Chef depuis quarante ans d’un des deux partis chiites, le mouvement Amal, l’incontournable Berry est parvenu, à deux pas du souk et de la grande Mosquée, à s’approprier plusieurs hectares cadenassés par des murs, des barrières et des grillages sur lesquels veille près d’un millier de gardes (certains disent trois mille), payés par l’Etat mais recrutés au sein du mouvement Amal, officiellement pour protéger la représentation nationale

Des militants de Berry éliminés

Sur le plan militaire, certains événements ont été perçus comme des messages destinés à Nabih Berry. Plusieurs membres du mouvement Amal ont, en effet, été tués lors des frappes israéliennes, notamment dans le sud du pays. Par ailleurs, la violente frappe aérienne sur Nabatiyé a été interprétée par beaucoup comme un avertissement à l’attention de Nabih Berry qui possède une résidence à Msayleh, sur la route menant à cette localité.

Cependant, des citoyens chiites libanais affirment que Nabatiyé n’est pas sous l’influence directe de Nabih Berry, mais plutôt de celle du Hezbollah. Ils précisent que le conseil municipal de la ville, ciblé par les frappes israéliennes, est le fruit d’un consensus entre le Hezbollah et Amal, bien que certains de ses membres ne soient affiliés à aucun des deux camps. 

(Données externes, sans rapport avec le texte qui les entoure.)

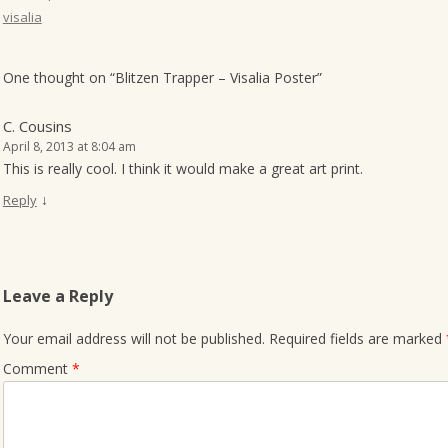
visalia
o
n
One thought on “
Blitzen Trapper – Visalia Poster
”
C. Cousins
April 8, 2013 at 8:04 am
This is really cool. I think it would make a great art print.
↓
Reply
Leave a Reply
Your email address will not be published.
Required fields are marked
Comment
*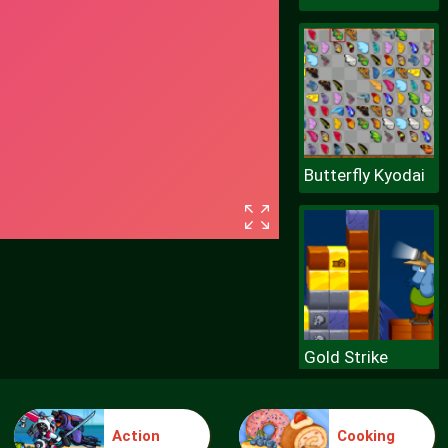
Butterfly Kyodai
Gold Strike
Action
Cooking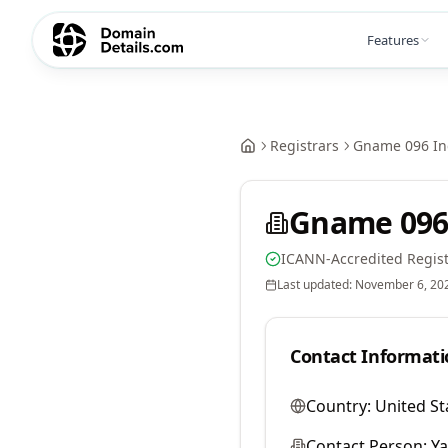
Features
Registrars
Gname 096 In
Gname 096
ICANN-Accredited Regist
Last updated:
November 6, 20
Contact Informati
Country:
United St
Contact Person:
Y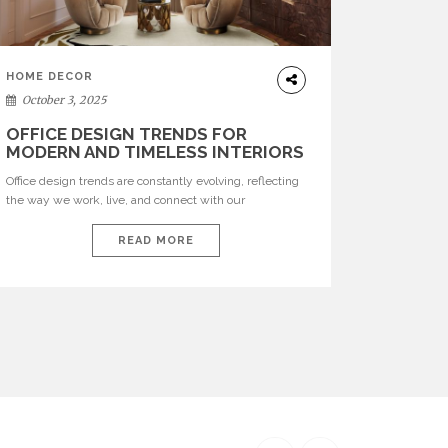
HOME DECOR
October 3, 2025
OFFICE DESIGN TRENDS FOR
MODERN AND TIMELESS INTERIORS
Office design trends are constantly evolving, reflecting
the way we work, live, and connect with our
environments. In today’s world, workspaces are no
longer just functional—they are expressions of identity,
READ MORE
creativity, and lifestyle. From bold materials and rich
textures to versatile layouts and statement pieces,
modern offices embrace both comfort and
sophistication. These trends show […]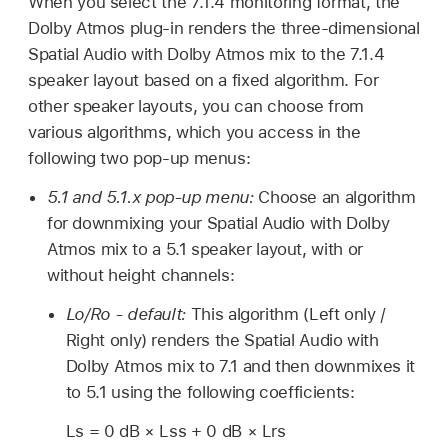
When you select the 7.1.4 monitoring format, the
Dolby Atmos plug-in renders the three-dimensional
Spatial Audio with Dolby Atmos mix to the 7.1.4
speaker layout based on a fixed algorithm. For
other speaker layouts, you can choose from
various algorithms, which you access in the
following two pop-up menus:
5.1 and 5.1.x pop-up menu:
Choose an algorithm
for downmixing your Spatial Audio with Dolby
Atmos mix to a 5.1 speaker layout, with or
without height channels:
Lo/Ro - default:
This algorithm (Left only /
Right only) renders the Spatial Audio with
Dolby Atmos mix to 7.1 and then downmixes it
to 5.1 using the following coefficients:
Ls = 0 dB × Lss + 0 dB × Lrs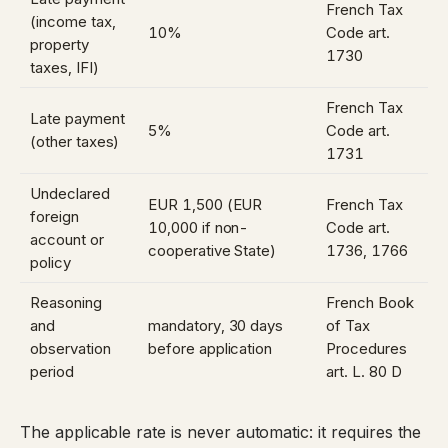
French Tax
(income tax,
10%
Code art.
property
1730
taxes, IFI)
French Tax
Late payment
5%
Code art.
(other taxes)
1731
Undeclared
EUR 1,500 (EUR
French Tax
foreign
10,000 if non-
Code art.
account or
cooperative State)
1736
,
1766
policy
Reasoning
French Book
and
mandatory, 30 days
of Tax
observation
before application
Procedures
period
art. L. 80 D
The applicable rate is never automatic: it requires the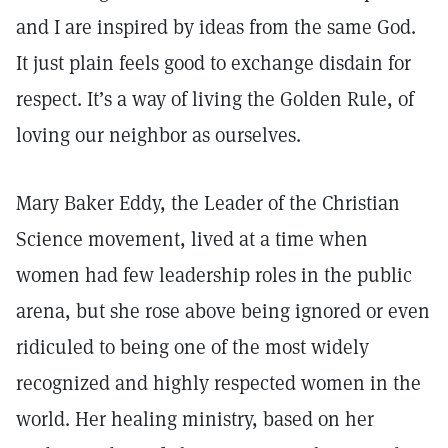
and I are inspired by ideas from the same God.
It just plain feels good to exchange disdain for
respect. It’s a way of living the Golden Rule, of
loving our neighbor as ourselves.
Mary Baker Eddy, the Leader of the Christian
Science movement, lived at a time when
women had few leadership roles in the public
arena, but she rose above being ignored or even
ridiculed to being one of the most widely
recognized and highly respected women in the
world. Her healing ministry, based on her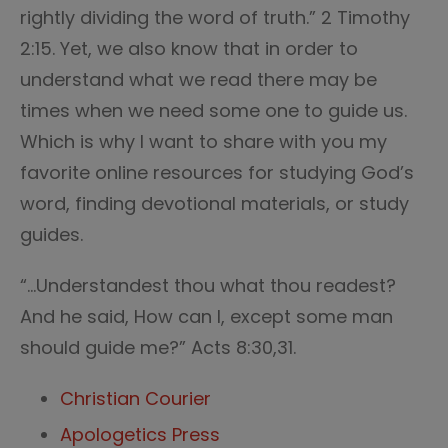
rightly dividing the word of truth.” 2 Timothy
2:15. Yet, we also know that in order to
understand what we read there may be
times when we need some one to guide us.
Which is why I want to share with you my
favorite online resources for studying God’s
word, finding devotional materials, or study
guides.
“…Understandest thou what thou readest?
And he said, How can I, except some man
should guide me?” Acts 8:30,31.
Christian Courier
Apologetics Press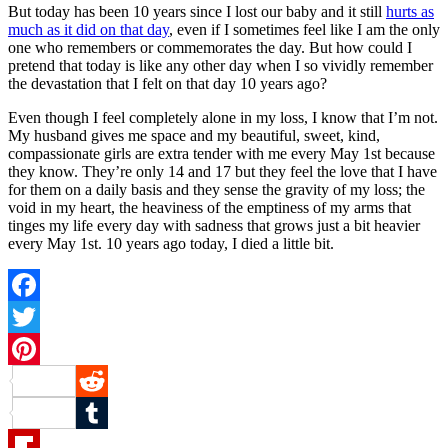
But today has been 10 years since I lost our baby and it still
hurts as
much as it did on that day
, even if I sometimes feel like I am the only
one who remembers or commemorates the day. But how could I
pretend that today is like any other day when I so vividly remember
the devastation that I felt on that day 10 years ago?
Even though I feel completely alone in my loss, I know that I’m not.
My husband gives me space and my beautiful, sweet, kind,
compassionate girls are extra tender with me every May 1st because
they know. They’re only 14 and 17 but they feel the love that I have
for them on a daily basis and they sense the gravity of my loss; the
void in my heart, the heaviness of the emptiness of my arms that
tinges my life every day with sadness that grows just a bit heavier
every May 1st. 10 years ago today, I died a little bit.
Facebook
Twitter
Pinterest
Reddit
Tumblr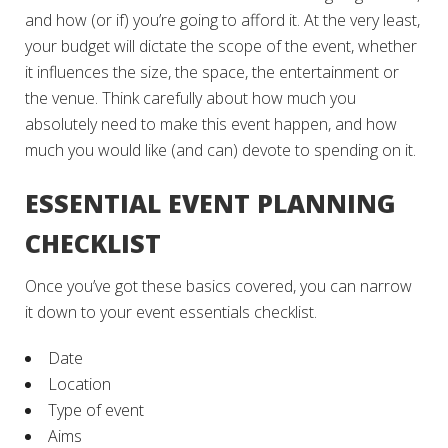
and how (or if) you’re going to afford it. At the very least,
your budget will dictate the scope of the event, whether
it influences the size, the space, the entertainment or
the venue. Think carefully about how much you
absolutely need to make this event happen, and how
much you would like (and can) devote to spending on it.
ESSENTIAL EVENT PLANNING
CHECKLIST
Once you’ve got these basics covered, you can narrow
it down to your event essentials checklist.
Date
Location
Type of event
Aims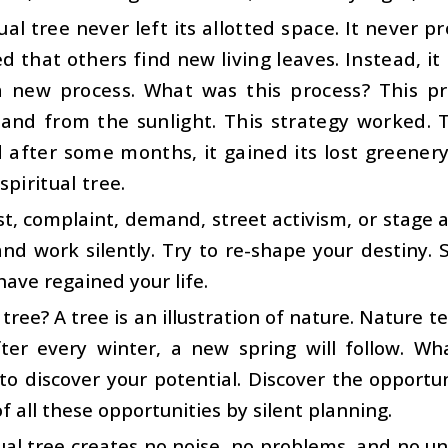
ual tree never left its allotted space. It never 
 that others find new living leaves. Instead, i
a new process. What was this process? This pr
and from the sunlight. This strategy worked. 
 after some months, it gained its lost greenery 
piritual tree.
t, complaint, demand, street activism, or stage a
 and work silently. Try to re-shape your destiny. 
have regained your life.
 tree? A tree is an illustration of nature. Nature t
ter every winter, a new spring will follow. Wh
 to discover your potential. Discover the opportu
of all these opportunities by silent planning.
ual tree creates no noise, no problems, and no u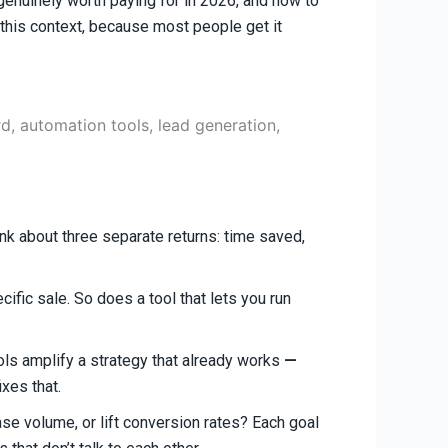
e genuinely worth paying for in 2026, and how to
n this context, because most people get it
ink about three separate returns: time saved,
cific sale. So does a tool that lets you run
ls amplify a strategy that already works
—
ixes that.
ease volume, or lift conversion rates? Each goal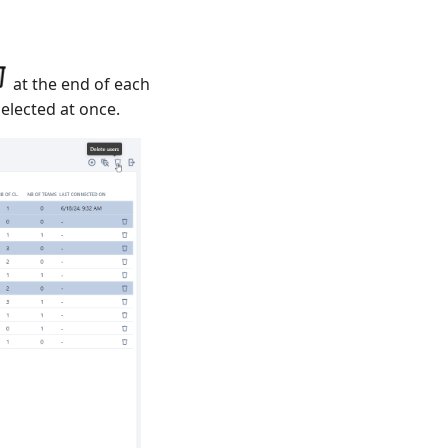
at the end of each
elected at once.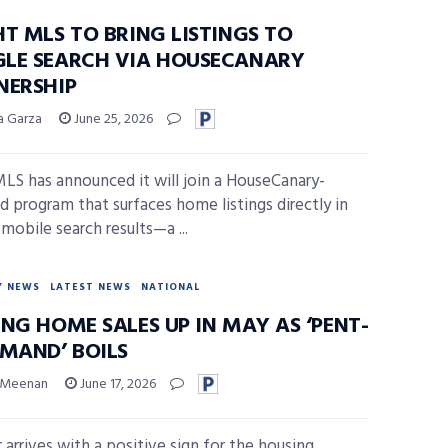
HT MLS TO BRING LISTINGS TO
LE SEARCH VIA HOUSECANARY
NERSHIP
sa Garza
June 25, 2026
MLS has announced it will join a HouseCanary-
 program that surfaces home listings directly in
mobile search results—a ...
Y NEWS
LATEST NEWS
NATIONAL
NG HOME SALES UP IN MAY AS ‘PENT-
EMAND’ BOILS
 Meenan
June 17, 2026
arrives with a positive sign for the housing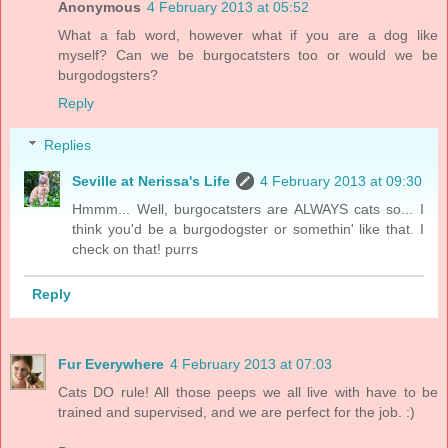
Anonymous
4 February 2013 at 05:52
What a fab word, however what if you are a dog like
myself? Can we be burgocatsters too or would we be
burgodogsters?
Reply
Replies
Seville at Nerissa's Life
4 February 2013 at 09:30
Hmmm... Well, burgocatsters are ALWAYS cats so... I
think you'd be a burgodogster or somethin' like that. I
check on that! purrs
Reply
Fur Everywhere
4 February 2013 at 07:03
Cats DO rule! All those peeps we all live with have to be
trained and supervised, and we are perfect for the job. :)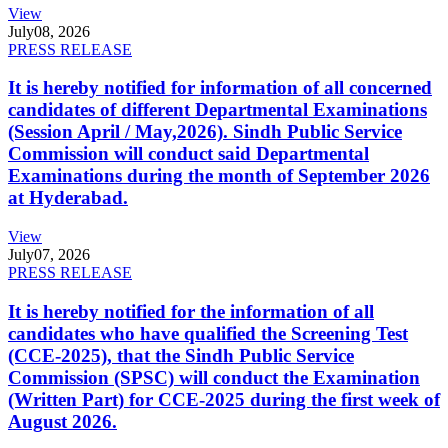
View
July
08, 2026
PRESS RELEASE
It is hereby notified for information of all concerned
candidates of different Departmental Examinations
(Session April / May,2026). Sindh Public Service
Commission will conduct said Departmental
Examinations during the month of September 2026
at Hyderabad.
View
July
07, 2026
PRESS RELEASE
It is hereby notified for the information of all
candidates who have qualified the Screening Test
(CCE-2025), that the Sindh Public Service
Commission (SPSC) will conduct the Examination
(Written Part) for CCE-2025 during the first week of
August 2026.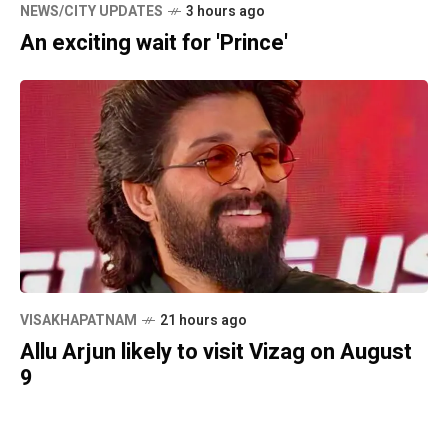
NEWS/CITY UPDATES
3 hours ago
An exciting wait for 'Prince'
VISAKHAPATNAM
21 hours ago
Allu Arjun likely to visit Vizag on August
9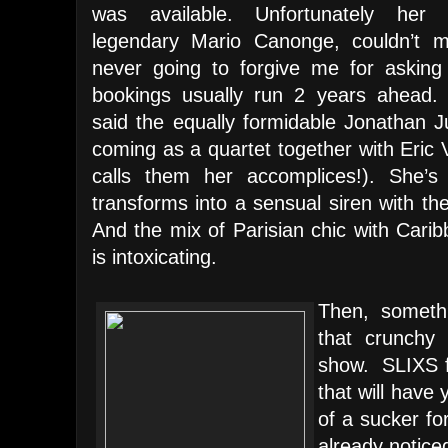
was available. Unfortunately her p
legendary Mario Canonge, couldn’t m
never going to forgive me for asking 
bookings usually run 2 years ahead.
said the equally formidable Jonathan J
coming as a quartet together with Eric
calls them her accomplices!). She’s 
transforms into a sensual siren with th
And the mix of Parisian chic with Cari
is intoxicating.
Then, somethi
that crunchy 
show. SLIXS f
that will have y
of a sucker fo
already notic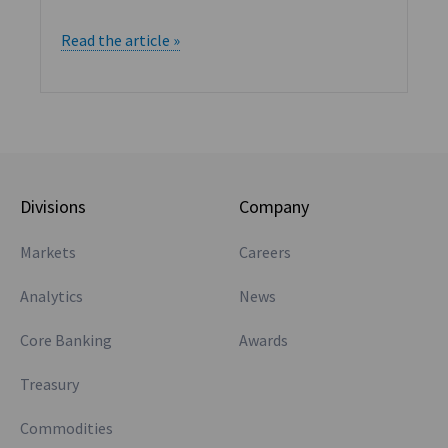
Read the article »
Divisions
Company
Markets
Careers
Analytics
News
Core Banking
Awards
Treasury
Commodities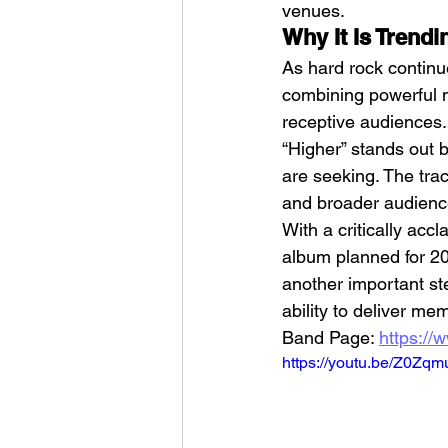
venues.
Why It Is Trend
As hard rock continu
combining powerful m
receptive audiences. 
“Higher” stands out b
are seeking. The trac
and broader audience
With a critically acc
album planned for 20
another important st
ability to deliver m
Band Page: 
https://
https://youtu.be/Z0Zq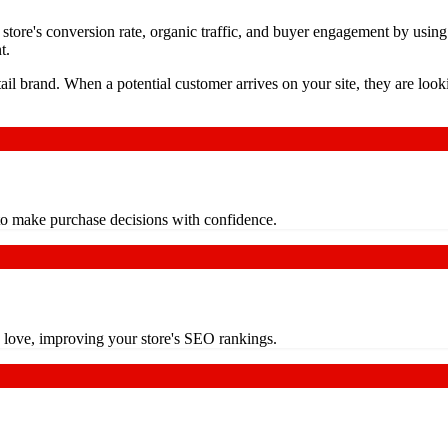
tore's conversion rate, organic traffic, and buyer engagement by using 
t.
etail brand. When a potential customer arrives on your site, they are lo
s to make purchase decisions with confidence.
s love, improving your store's SEO rankings.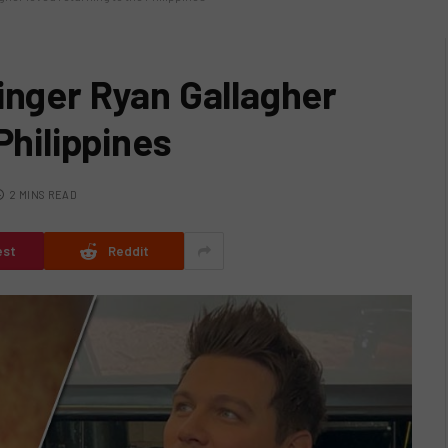
inger Ryan Gallagher
Philippines
2 MINS READ
est
Reddit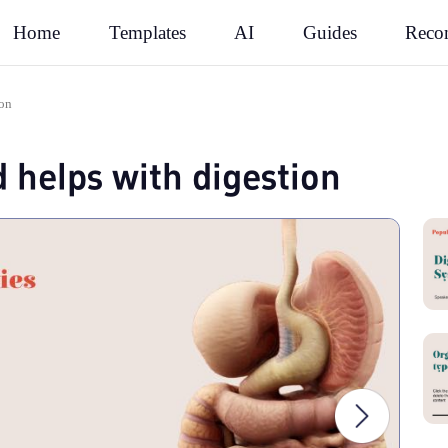
Rec
Home
Templates
AI
Guides
ion
d helps with digestion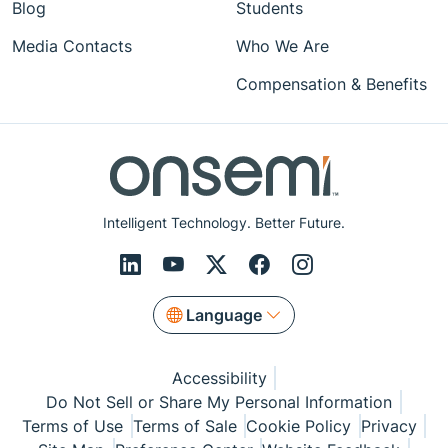
Blog
Students
Media Contacts
Who We Are
Compensation & Benefits
Intelligent Technology. Better Future.
Language
Accessibility
Do Not Sell or Share My Personal Information
Terms of Use
Terms of Sale
Cookie Policy
Privacy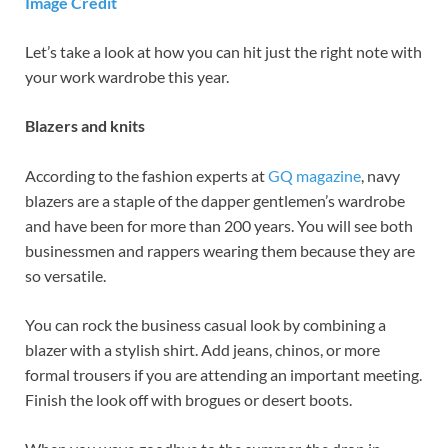
Image Credit
Let’s take a look at how you can hit just the right note with
your work wardrobe this year.
Blazers and knits
According to the fashion experts at
GQ magazine
, navy
blazers are a staple of the dapper gentlemen’s wardrobe
and have been for more than 200 years. You will see both
businessmen and rappers wearing them because they are
so versatile.
You can rock the business casual look by combining a
blazer with a stylish shirt. Add jeans, chinos, or more
formal trousers if you are attending an important meeting.
Finish the look off with brogues or desert boots.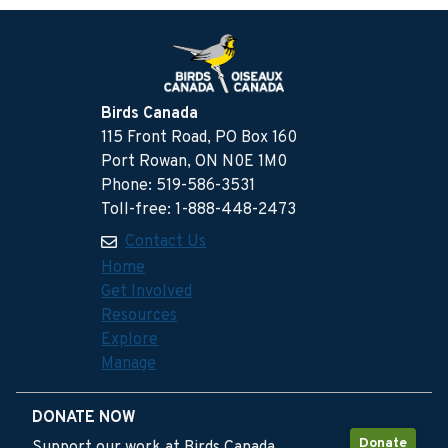
Birds Canada
115 Front Road, PO Box 160
Port Rowan, ON N0E 1M0
Phone: 519-586-3531
Toll-free: 1-888-448-2473
Contact Us
Home
Get Involved
Resources
Explore
Manage
DONATE NOW
Donate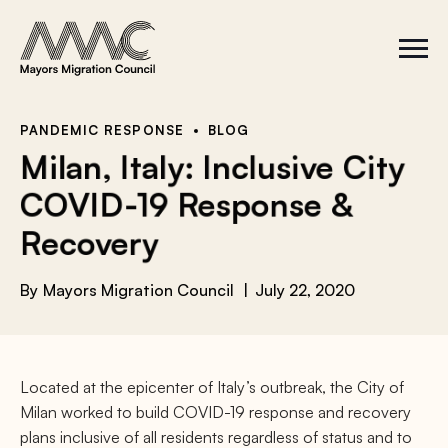
Skip to content
a
r
S
C
c
i
l
t
o
h
e
s
f
M
e
e
M
o
PANDEMIC RESPONSE
BLOG
n
e
r
Milan, Italy: Inclusive City
u
n
u
:
COVID-19 Response &
Recovery
By
Mayors Migration Council
July 22, 2020
Located at the epicenter of Italy’s outbreak, the City of
Milan worked to build COVID-19 response and recovery
plans inclusive of all residents regardless of status and to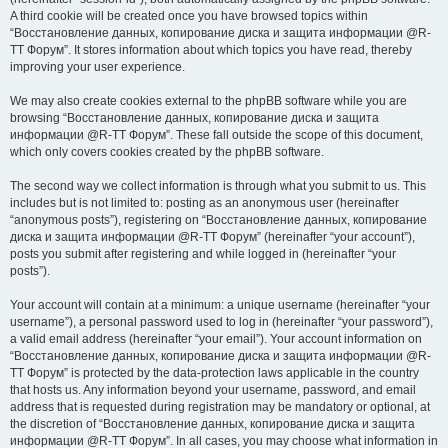
A third cookie will be created once you have browsed topics within
“Восстановление данных, копирование диска и защита информации @R-
TT Форум”. It stores information about which topics you have read, thereby
improving your user experience.
We may also create cookies external to the phpBB software while you are
browsing “Восстановление данных, копирование диска и защита
информации @R-TT Форум”. These fall outside the scope of this document,
which only covers cookies created by the phpBB software.
The second way we collect information is through what you submit to us. This
includes but is not limited to: posting as an anonymous user (hereinafter
“anonymous posts”), registering on “Восстановление данных, копирование
диска и защита информации @R-TT Форум” (hereinafter “your account”),
posts you submit after registering and while logged in (hereinafter “your
posts”).
Your account will contain at a minimum: a unique username (hereinafter “your
username”), a personal password used to log in (hereinafter “your password”),
a valid email address (hereinafter “your email”). Your account information on
“Восстановление данных, копирование диска и защита информации @R-
TT Форум” is protected by the data-protection laws applicable in the country
that hosts us. Any information beyond your username, password, and email
address that is requested during registration may be mandatory or optional, at
the discretion of “Восстановление данных, копирование диска и защита
информации @R-TT Форум”. In all cases, you may choose what information in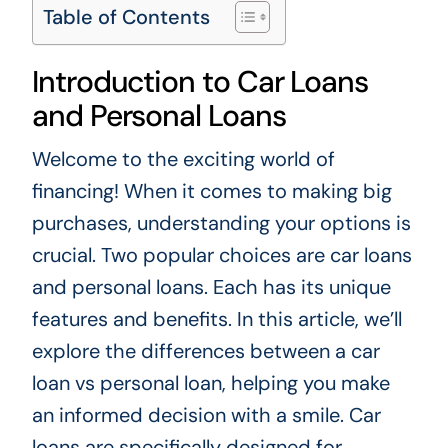
Table of Contents
Introduction to Car Loans
and Personal Loans
Welcome to the exciting world of
financing! When it comes to making big
purchases, understanding your options is
crucial. Two popular choices are car loans
and personal loans. Each has its unique
features and benefits. In this article, we’ll
explore the differences between a car
loan vs personal loan, helping you make
an informed decision with a smile. Car
loans are specifically designed for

Ces citoyens précisent que la ville qui représente réellement Nabih Berry et son mouvement reste Tyr, laquelle reste moins ciblée par les frappes israéliennes. Si l’on interprète l’intensité des attaques comme un message de Tel Aviv au reste du monde, Tyr est une localité moins ciblée que Nabatiyé et son chef, l’insubmersible Berry, encore épargné.